Figure 1. Chest radiography on admission showing bilateral pleural effusion.

pancreas-contrast-medium-extending

Figure 2. Endoscopic retrograde cholangiopancreatography showing stenosis of the main pancreatic duct and a cyst in the body of the pancreas (a). Furthermore, extravasation (arrow) of contrast medium extending cranially from the cyst was demonstrated (b).

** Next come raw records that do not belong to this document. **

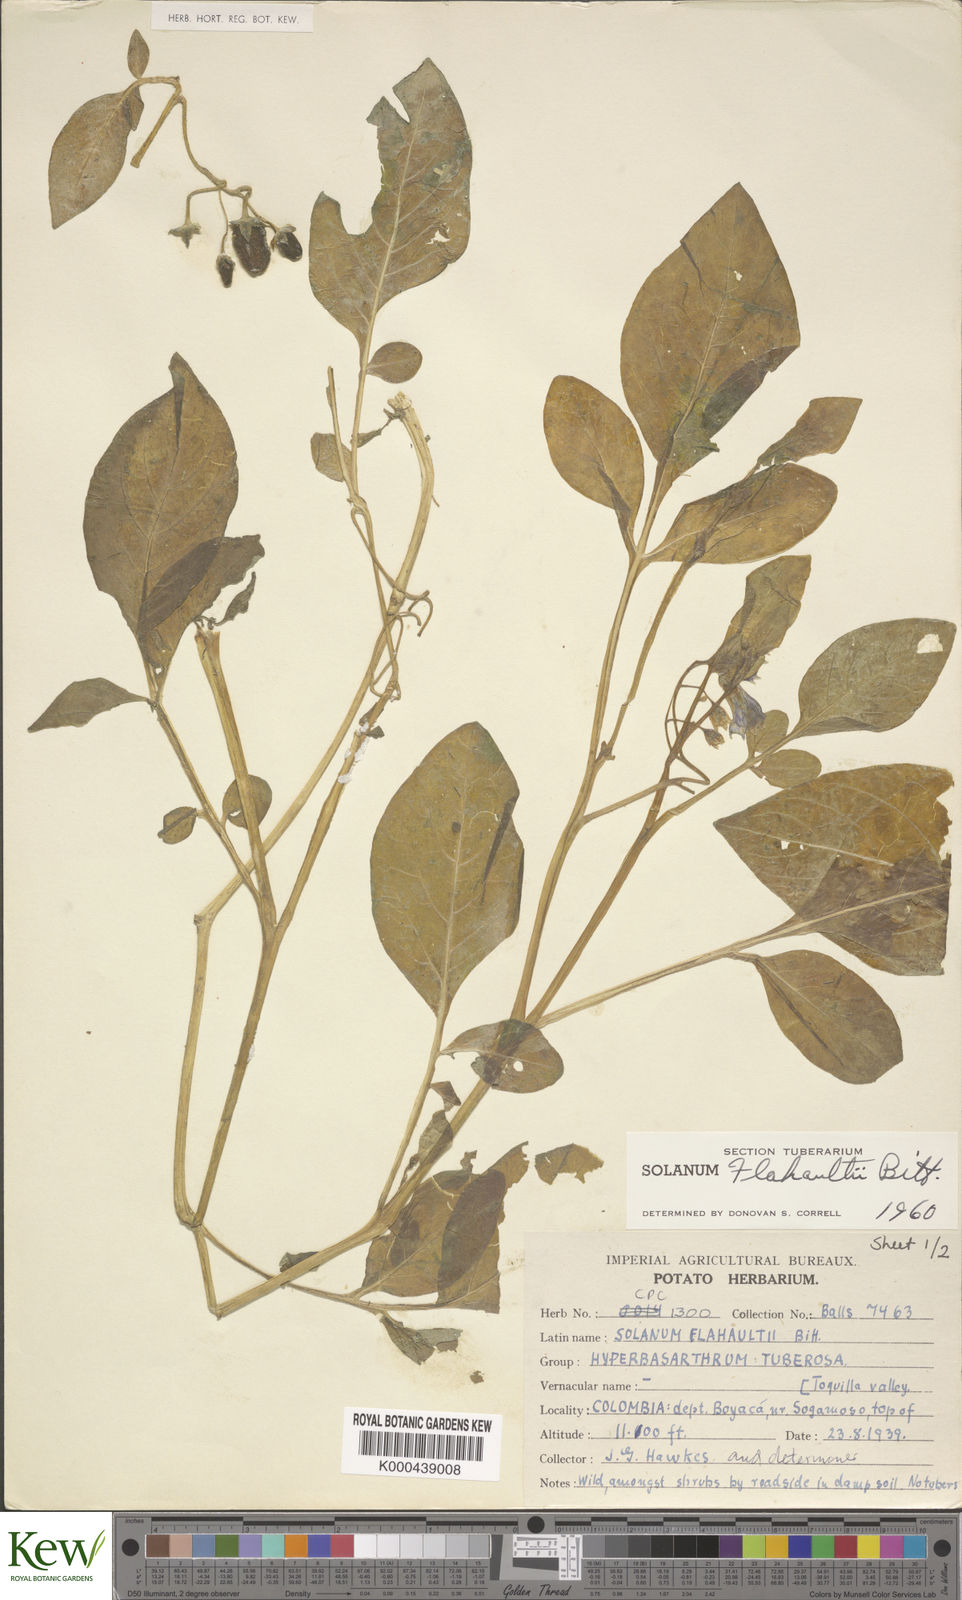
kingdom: Plantae
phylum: Tracheophyta
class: Magnoliopsida
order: Solanales
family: Solanaceae
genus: Solanum
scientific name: Solanum flahaultii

pancreas-pancreaticopleural-fistulous-route

Figure 3. On a CT scan performed following pancreatography through the nasopancreatic drainage tube, a pancreaticopleural fistulous route (arrows) was demonstrated to originate from a cyst in the pancreatic body (a), extend cranially (b), penetrate along the esophagus into the mediastinum (c) and extend to the bilateral pleural cavities (d).

DISCUSSION

Pancreatic effusion due to a pancreaticopleural fistula is a rare complication of pancreatitis [1]. A pancreaticopleural fistula results from the posterior disruption of the pancreatic duct or a pancreatic cyst into the retroperitoneal space, leading to the formation of a fistulous tract between the pancreas and the pleural cavity through the aortic or esophageal hiatus. A markedly elevated pleural fluid amylase level is the most important laboratory finding [5]. A pancreaticopleural fistula can be demonstrated by ERCP or MRCP, but the entire anatomy of the fistula will not always be delineated [2, 3, 4]. A CT scan is also useful in diagnosing the anatomic evaluation of the intrathoracic route of a pancreatic fistula [6, 7]. In the present case, a CT scan performed following pancreatography clarified the anatomical relationship of the fistula with other organs as well as with the pancreas. Most patients with pancreatic pleural effusion are initially treated conservatively with thoracentesis, fasting and drugs which reduce pancreatic exocrine secretion. The response rate to the conservative treatment has been reported to be 40-50% [11]. If a complete cure is not obtained after several weeks, surgical intervention is indicated. Recently, endoscopic therapeutic options, including transpapillary stent placement or transpapillary nasopancreatic drainage, have been successfully used in patients with a pancreaticopleural fistula [8, 9, 10]. Placement of a transpapillary nasopancreatic drain can facilitate the healing of ductal ruptures by partially occluding the leaking duct or by traversing the pancreatic sphincter converting the high-pressure pancreatic duct system to a low-pressure system with preferential flow through the drainage tube [12]. Octreotide, a long-acting somatostatin analogue, inhibits pancreatic exocrine secretion [13] and its use is recommended for the treatment of high-output pancreatic fistulas [14]. In the present case, endoscopic nasopancreatic drainage combined with the administration of octreotide was very useful in treating the pancreaticopleural fistula. In conclusion, we report a case of bilateral pancreatic pleural effusion with a pancreaticopleural fistula caused by pancreatitis. A pancreaticopleural fistulous route was clearly demonstrated by a CT scan following pancreatography, and the disease was treated successfully with endoscopic nasopancreatic drainage combined with the administration of octreotide.